RECORDS:
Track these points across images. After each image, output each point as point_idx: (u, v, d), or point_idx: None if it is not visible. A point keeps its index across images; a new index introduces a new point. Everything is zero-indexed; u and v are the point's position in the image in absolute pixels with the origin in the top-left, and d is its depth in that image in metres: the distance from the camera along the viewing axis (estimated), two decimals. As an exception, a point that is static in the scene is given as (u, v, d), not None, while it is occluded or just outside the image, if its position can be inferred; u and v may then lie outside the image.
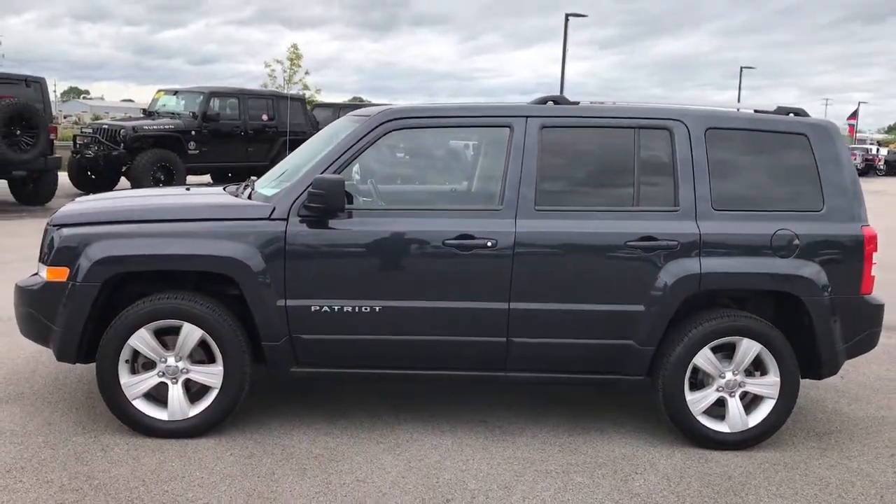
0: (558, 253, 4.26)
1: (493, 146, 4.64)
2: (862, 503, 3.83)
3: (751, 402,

WHAT IS NEEDED: Omit each picture, then return all of the listing exactly as it stands.

EXERCISE SOLUTION:
Track these points across images. After each image, output each point as point_idx: (u, v, d), or point_idx: None if it is not visible. A point keeps its index across images; a new index introduces a new point. Everything is zero-indexed; u and v are the point's position in the image in absolute pixels with the origin in the top-left, and d is its depth in that image in metres: the distance from the camera along the viewing axis (estimated), two decimals. As an exception, a point that is static in the scene is given as (u, v, d), not None, while it is occluded or just outside the image, if its position can be inferred; u and v may then lie outside the image.
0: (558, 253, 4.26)
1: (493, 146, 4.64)
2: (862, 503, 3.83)
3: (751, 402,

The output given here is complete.